Explosive Characteristcs
Those features described as indicating the presencd of explosives include:
- A shockwave that was strong enough to knock people off their feet hundreds of feet from the center of the blast
- The odor of cordite, an explosive compound
- A bright silvery flash
Strong Shockwave
Several witnesses described a shockwave that knocked them to the ground, both inside and outside the building. Several described it as a concussion. The violence of such a high-speed crashe would seem to preclude the kind of pre-mixing of the fuel and air needed to support even a weak detonation. In the Twin Tower jet collisions, the columns of the curtain walls diced the fuel tanks in the wings, assuring fuel and air mixing about as optimally as could be imagined in a collision, and yet there were no reports of detonation shockwaves.
Cordite
Cordite is an explosive compound used in aircraft gun ammunition. Several witnesses with the benefit of military experience recognized the smell of this compound. Cordite N consists of three main explosive compounds: nitroguanidine, nitrocellulose, and nitroglycerin. It is cool-burning, and produces little smoke and no flash, but, like other explosives, produces a strong detonation wave.
Silvery Flash
Several witnesses described seeing a bright or silvery flash. This is also inconsistent with jet fuel combustion, which produces a fireball whose color is at brightest yellow, not white or silver. This flash must have been produced by some means other than a cordite explosion, whose detonation is notably free of a flash.
Crash Physics Questions
Assuming that the jetliner hit the Pentagon's west facade at the offically-reported 532 mph, it is possible to imagine chemical and mechanical processes that could account for the features suggestive of explosives. For example, it is possible that rapid oxidation of metals in the plane such as aluminum and magnesium, was responsible for the bright color of the flash. The grinding of the plane's metal by the high-speed impact might have powderized a significant quantity of such metals to produce a bright flash. The sixty-or-so tons of aluminum in a 757 represents a huge amount of energy -- perhaps more than that of the jet fuel -- if it can be brought into direct contact with an oxide such as silicon oxide, for example. Aluminum powder combined with silicon oxide powder is a form of thermite:
3SiO2 + 4Al -> 3Si + 2Al2O3
It's possible to imagine that such reactions in which the reagants are brought into contact through conversion of the planes' kinetic energy to extremeley rapid grinding and mixing of the materials.

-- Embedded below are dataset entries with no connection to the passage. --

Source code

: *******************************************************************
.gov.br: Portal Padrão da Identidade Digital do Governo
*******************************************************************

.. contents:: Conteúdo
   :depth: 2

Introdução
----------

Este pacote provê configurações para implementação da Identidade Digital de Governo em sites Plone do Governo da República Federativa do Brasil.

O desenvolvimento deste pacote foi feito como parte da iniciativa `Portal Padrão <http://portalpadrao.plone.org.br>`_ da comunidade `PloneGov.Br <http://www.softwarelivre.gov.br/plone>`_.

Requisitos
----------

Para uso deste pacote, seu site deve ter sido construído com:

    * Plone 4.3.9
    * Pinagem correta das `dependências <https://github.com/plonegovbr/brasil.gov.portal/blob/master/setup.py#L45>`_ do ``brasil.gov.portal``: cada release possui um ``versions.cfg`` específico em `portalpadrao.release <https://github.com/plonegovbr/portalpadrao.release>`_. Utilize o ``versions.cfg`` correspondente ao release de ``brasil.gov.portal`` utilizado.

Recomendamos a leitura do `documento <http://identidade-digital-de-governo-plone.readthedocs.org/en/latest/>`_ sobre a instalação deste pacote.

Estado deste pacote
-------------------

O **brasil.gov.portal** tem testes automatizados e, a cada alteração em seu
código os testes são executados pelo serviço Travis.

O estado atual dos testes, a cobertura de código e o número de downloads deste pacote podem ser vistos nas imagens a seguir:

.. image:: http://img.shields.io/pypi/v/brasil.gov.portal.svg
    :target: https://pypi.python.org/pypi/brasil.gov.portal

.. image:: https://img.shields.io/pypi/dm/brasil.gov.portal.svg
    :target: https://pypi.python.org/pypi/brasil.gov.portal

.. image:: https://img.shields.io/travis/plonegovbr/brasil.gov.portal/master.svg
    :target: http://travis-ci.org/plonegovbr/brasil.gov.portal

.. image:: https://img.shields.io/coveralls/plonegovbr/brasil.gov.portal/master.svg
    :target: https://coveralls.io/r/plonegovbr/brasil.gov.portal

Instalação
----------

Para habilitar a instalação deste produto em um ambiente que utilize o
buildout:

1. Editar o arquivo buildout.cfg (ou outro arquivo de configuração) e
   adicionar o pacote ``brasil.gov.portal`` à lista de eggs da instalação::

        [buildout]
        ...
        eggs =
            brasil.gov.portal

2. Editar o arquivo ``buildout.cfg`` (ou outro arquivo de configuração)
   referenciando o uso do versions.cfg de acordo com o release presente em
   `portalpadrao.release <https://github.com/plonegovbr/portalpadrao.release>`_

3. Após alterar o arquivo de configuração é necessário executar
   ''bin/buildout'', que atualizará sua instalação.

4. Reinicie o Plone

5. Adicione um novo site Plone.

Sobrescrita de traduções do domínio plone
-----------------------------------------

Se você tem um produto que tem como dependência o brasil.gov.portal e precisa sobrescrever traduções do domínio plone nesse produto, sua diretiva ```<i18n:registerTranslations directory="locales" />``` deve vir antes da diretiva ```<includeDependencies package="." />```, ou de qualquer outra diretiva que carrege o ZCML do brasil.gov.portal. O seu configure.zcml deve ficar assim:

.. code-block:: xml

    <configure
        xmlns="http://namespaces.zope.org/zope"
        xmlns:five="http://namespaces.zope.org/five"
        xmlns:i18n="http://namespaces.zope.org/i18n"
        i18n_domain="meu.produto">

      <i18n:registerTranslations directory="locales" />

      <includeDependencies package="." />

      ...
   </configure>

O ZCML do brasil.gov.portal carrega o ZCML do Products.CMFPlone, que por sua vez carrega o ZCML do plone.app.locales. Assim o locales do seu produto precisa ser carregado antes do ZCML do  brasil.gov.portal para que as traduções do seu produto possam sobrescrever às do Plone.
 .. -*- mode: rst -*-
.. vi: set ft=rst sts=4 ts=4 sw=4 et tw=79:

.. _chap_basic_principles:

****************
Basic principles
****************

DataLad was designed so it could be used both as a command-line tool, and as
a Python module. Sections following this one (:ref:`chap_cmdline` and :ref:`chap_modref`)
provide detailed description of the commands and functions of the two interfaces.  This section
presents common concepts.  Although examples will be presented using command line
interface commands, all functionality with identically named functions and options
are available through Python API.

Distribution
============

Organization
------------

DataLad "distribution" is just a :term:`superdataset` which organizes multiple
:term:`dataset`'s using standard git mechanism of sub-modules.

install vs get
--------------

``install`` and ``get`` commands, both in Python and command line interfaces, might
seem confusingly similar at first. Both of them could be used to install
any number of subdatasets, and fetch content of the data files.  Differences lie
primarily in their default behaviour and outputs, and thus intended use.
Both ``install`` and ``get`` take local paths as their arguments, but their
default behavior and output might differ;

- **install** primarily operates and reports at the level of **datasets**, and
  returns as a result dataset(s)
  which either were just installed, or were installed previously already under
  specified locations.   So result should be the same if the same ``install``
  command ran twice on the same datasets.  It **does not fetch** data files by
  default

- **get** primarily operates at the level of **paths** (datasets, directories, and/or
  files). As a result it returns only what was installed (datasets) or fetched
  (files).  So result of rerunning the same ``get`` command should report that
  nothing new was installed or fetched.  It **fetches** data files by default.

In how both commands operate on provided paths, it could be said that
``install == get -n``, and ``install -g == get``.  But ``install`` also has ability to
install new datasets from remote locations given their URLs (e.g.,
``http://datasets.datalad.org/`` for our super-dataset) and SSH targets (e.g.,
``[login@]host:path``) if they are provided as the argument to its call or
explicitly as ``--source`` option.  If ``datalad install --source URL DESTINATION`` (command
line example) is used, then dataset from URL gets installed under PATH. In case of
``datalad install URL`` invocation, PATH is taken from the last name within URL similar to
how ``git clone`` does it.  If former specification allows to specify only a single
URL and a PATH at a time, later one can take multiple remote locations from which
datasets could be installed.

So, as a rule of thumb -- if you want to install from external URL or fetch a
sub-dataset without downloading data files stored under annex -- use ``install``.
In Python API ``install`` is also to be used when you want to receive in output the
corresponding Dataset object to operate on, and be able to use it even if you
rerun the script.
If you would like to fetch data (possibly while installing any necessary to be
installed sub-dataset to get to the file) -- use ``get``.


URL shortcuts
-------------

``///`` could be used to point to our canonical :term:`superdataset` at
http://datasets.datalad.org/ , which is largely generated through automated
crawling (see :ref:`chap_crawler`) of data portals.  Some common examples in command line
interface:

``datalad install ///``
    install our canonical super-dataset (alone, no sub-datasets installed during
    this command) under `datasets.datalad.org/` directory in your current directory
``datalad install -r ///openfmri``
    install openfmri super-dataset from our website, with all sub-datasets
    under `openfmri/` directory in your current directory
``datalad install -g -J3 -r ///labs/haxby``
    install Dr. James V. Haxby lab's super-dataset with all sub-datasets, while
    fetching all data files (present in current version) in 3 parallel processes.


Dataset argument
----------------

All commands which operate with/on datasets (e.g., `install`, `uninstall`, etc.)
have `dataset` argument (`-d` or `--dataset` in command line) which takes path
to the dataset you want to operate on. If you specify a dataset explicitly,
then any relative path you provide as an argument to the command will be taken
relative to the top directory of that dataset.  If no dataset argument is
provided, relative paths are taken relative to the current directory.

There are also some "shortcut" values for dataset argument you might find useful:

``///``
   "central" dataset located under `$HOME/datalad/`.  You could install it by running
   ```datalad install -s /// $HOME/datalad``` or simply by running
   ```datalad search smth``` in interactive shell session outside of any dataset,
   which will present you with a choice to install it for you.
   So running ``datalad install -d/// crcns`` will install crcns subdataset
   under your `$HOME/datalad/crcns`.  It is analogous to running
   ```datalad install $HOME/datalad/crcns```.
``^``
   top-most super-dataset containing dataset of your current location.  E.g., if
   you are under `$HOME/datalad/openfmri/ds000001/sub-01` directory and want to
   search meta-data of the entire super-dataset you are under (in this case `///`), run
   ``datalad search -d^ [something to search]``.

Might some of the plane's aluminum reacted through such contact with the silicon oxides in the 2-inch-thick blast resistant windows to create a flash and pressure wave way beyond with the combustion of jet fuel were able to produce?
Defensive Missile Strike
It is also possible that a surface-to-air missile, fired from within the Pentagon's perimeter, hit the plane coincident with its impact with the facade. The explosion of such a missile's warhead could create the flash and shockwave, and the missile's propellant could have the smell of cordite.